▶ **Work task 1**: In the article on King County's homeless count, how many people countywide were living in shelters or emergency housing?
▶ **Work task 2**: Continue the article on King County's homeless count, starting after its last sentence.

*** Opening Page extract ***

Authorities have published the annual point-in-time count of King County’s homeless population. As of January 27, there were a minimum of 3,857 people sleeping outside in Seattle. Because of changes in the methodology of counting, that number can’t be directly compared to the 2,942 counted last year.
Countywide, a total of 11,643 people were experiencing homelessness, according to All Home, which conducted the count. This figure includes 6,158 people who were living in shelters or emergency housing and 5,483 people living on the streets.
These high numbers don’t necessarily indicate incompetence on the part of local governments’ attempts to address homelessness, according to All Home director Mark Putnam, who today presented the report to a co-meeting of the city and county councils. He said that last year, 7,500 households moved from homelessness into housing in King County. And according to Seattle Human Services Department Director Catherine Lester, the city and county have added more than 500 new beds in authorized homeless encampments over the past several years.
But despite these countermeasures, local residents keep becoming homeless, typically after losing their job. “Everybody…knows that homelessness is a symptom of many other failures,” said Adrienne Quinn, Director of Seattle/King County Public Health. These include the expensive housing market and a fraying social safety net. To partly address the former, Quinn said, the county is currently working to produce “modular [housing] units which come in at a lower cost” than other housing options.

*** Closing Page extract ***
*** Opening Stored data ***

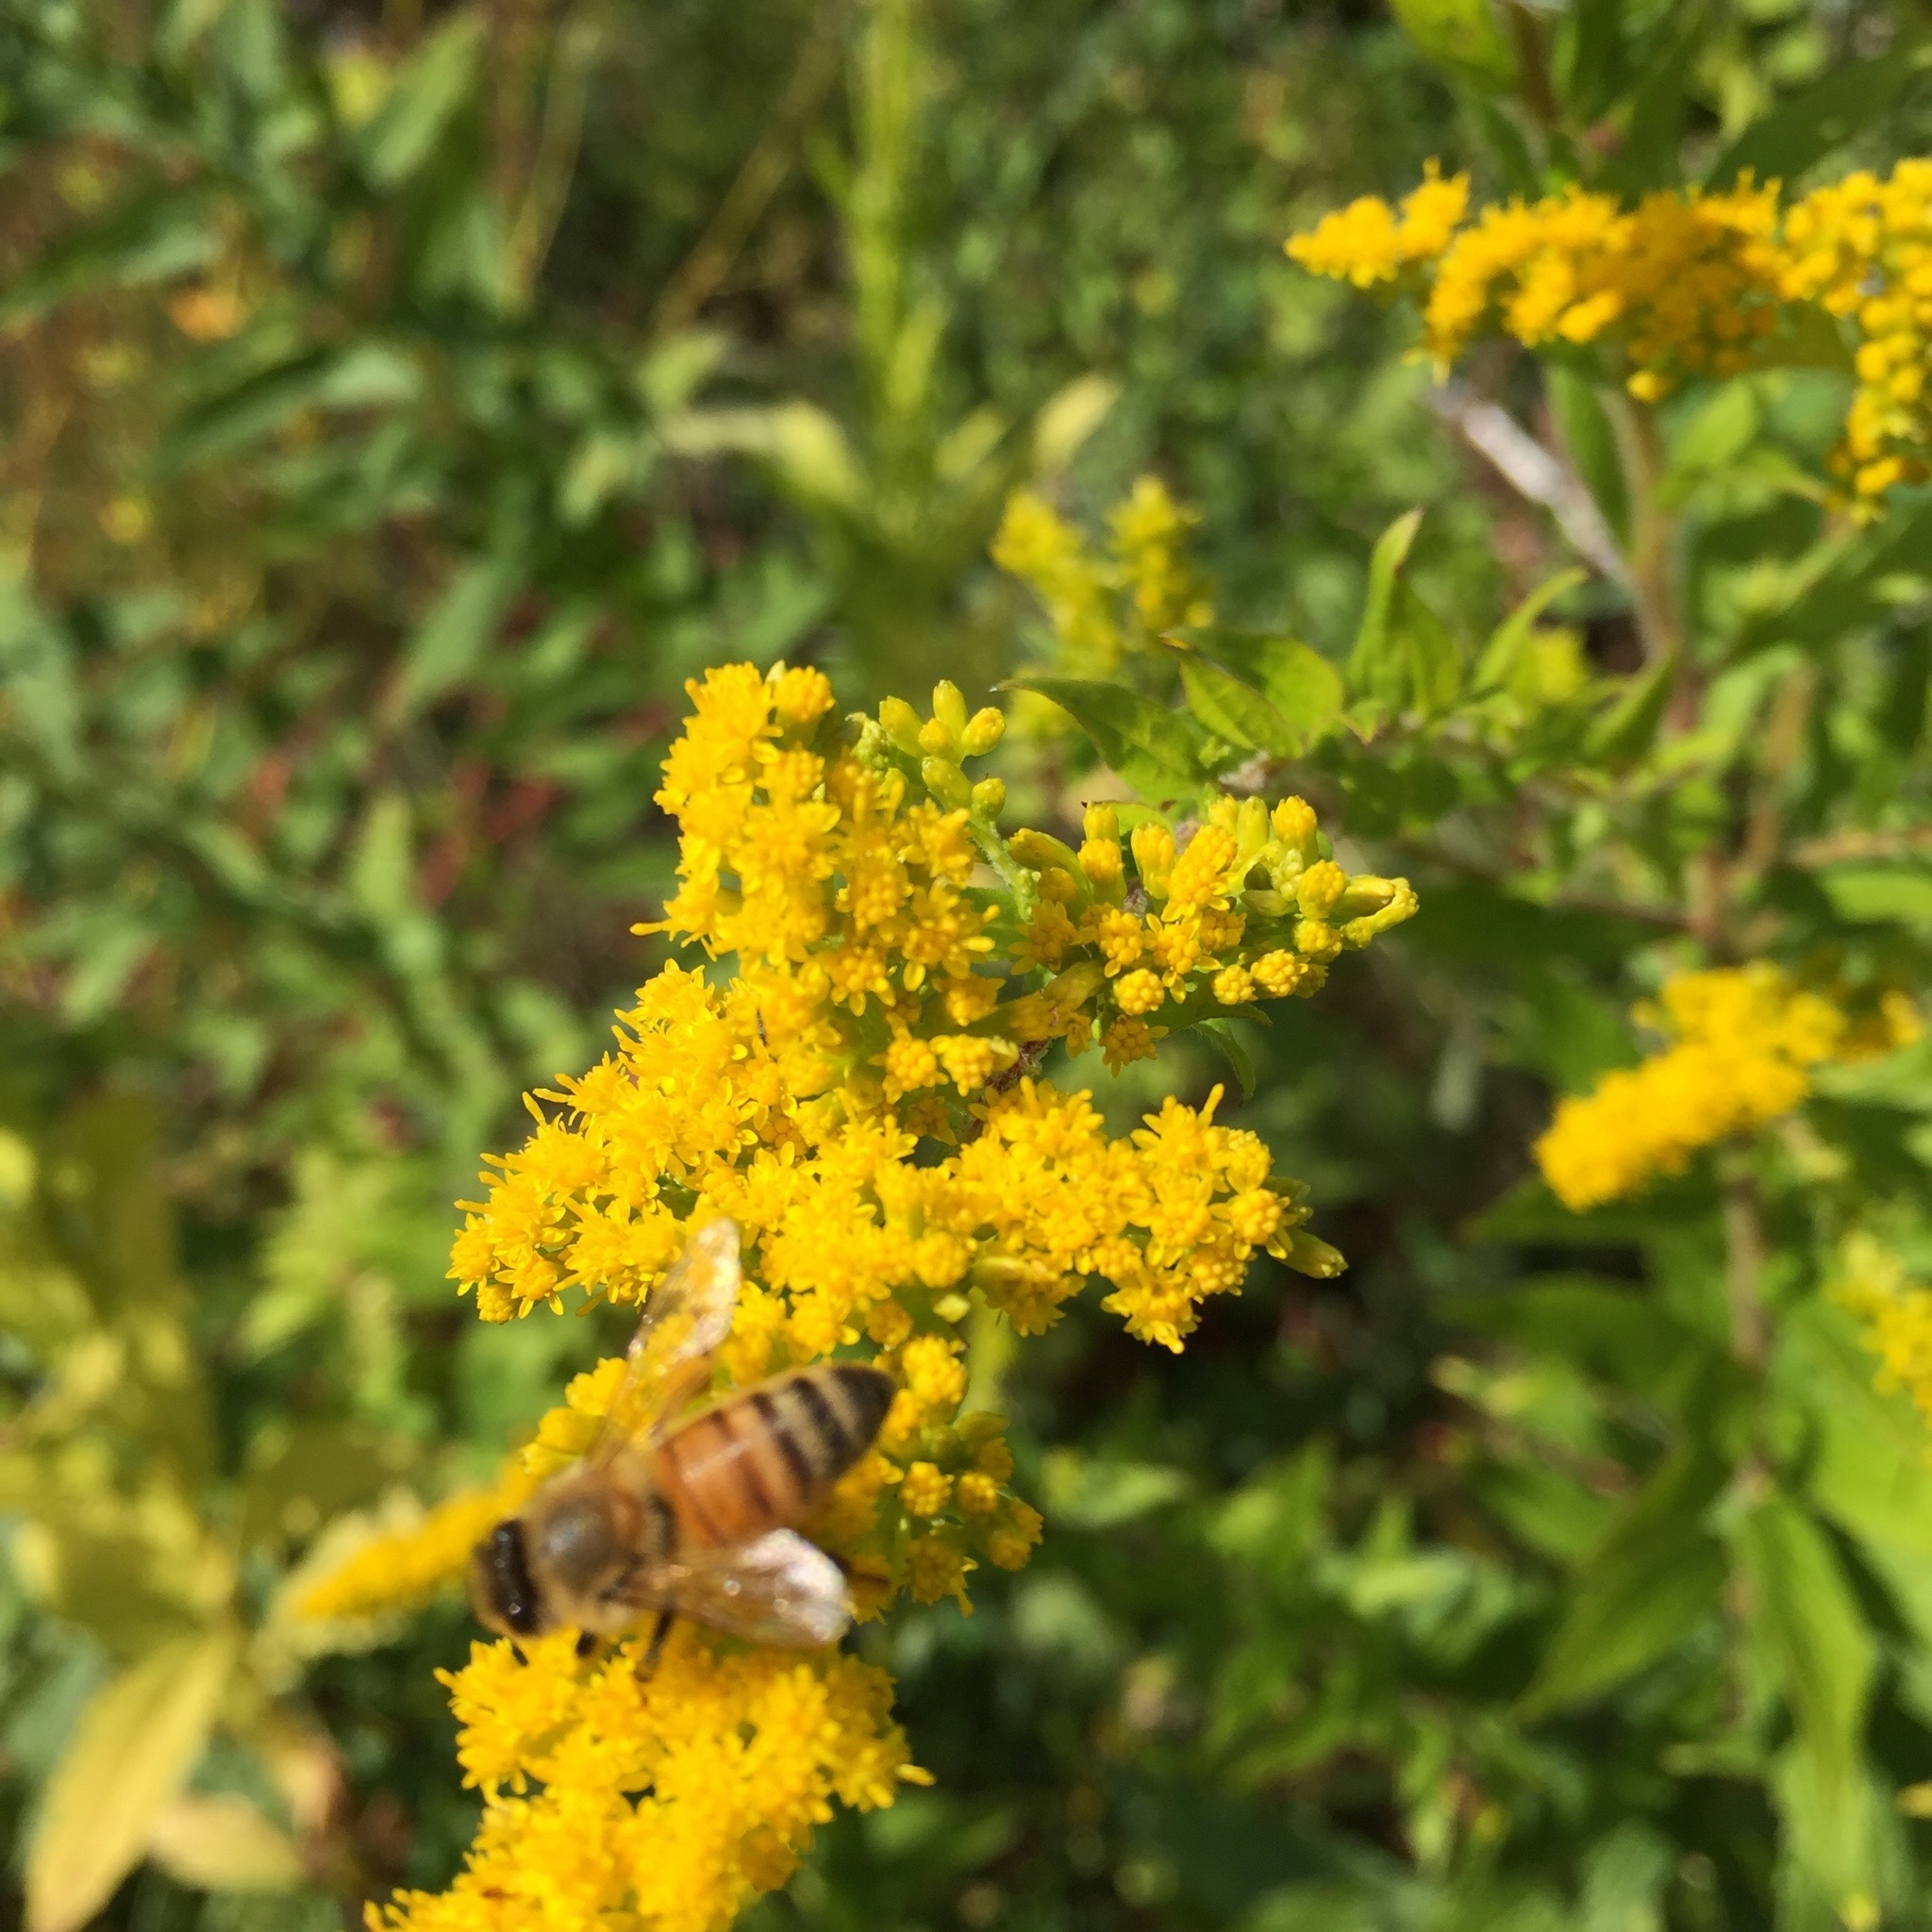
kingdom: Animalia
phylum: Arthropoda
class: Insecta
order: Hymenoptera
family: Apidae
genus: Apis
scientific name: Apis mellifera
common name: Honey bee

*** Closing Stored data ***

▶ **Response box 1**: 6,158 people

▶ **Response box 2**:
Real Change and some other homeless advocacy organizations criticized All Home for not releasing the raw count numbers in January, when they were collected. All Home said they needed the time to crunch the numbers. In past years, the one night count has used a blunter formula for inferring the overall homeless population from specific symptoms of homelessness (for example, the number of tents counted). In 2017, the count adopted a new, more fine-grained methodology for inferring population based on symptoms. As a result, comparing this year’s numbers to last years’ is “inevitable, but a little apples and oranges,” said Putnam.
The value of the new methodology is that it gives authorities “a better understanding of who is homeless…and why,” said Lester.
According to the report, 70 percent of King County’s homeless population lives in Seattle. As in previous years, counters found that most resided in the county before becoming homeless, typically either as a renter or with friends or relatives. The report estimates that there are 2,773 “chronically” homeless people in King County—that is, people who have been “sleeping in places not meant for human habitation or staying in emergency shelters for a year or longer, or experiencing at least four such episodes of homelessness in the last three years, and also living with a disabling condition.” Some more estimates from the report:
-Number of homeless veterans: 1,329
-Number of homeless households with children: 905
-Number of unaccompanied youth and young adults: 1,498
-Percentage of local homeless people with a history of experiencing domestic violence or abuse: 40
-Percentage of local homeless queer people with a history of experiencing domestic violence or abuse: 58
-Relative to the general King County population, white and especially Asian people are underrepresented among the homeless, while Latino and especially black people are overrepresented
-Men are about twice as likely as women to be homeless
One of the report’s takeaways is that “housing ends homelessness.” According to the report, 92 percent of local homeless people say they would move into decent housing if they could. According to Putnam, more than 90 percent of homeless people who get housing retain it for at least two years.
“The general public thinks we’re failing miserably” at addressing homelessness, said Seattle City Councilmember Bruce Harrell at the meeting. “No matter how much we try to do, we’re not winning in the court of public opinion.”
County Councilmember Rod Dembowski agreed, comparing the task of ending homelessness to “trying to dig a hole to China.”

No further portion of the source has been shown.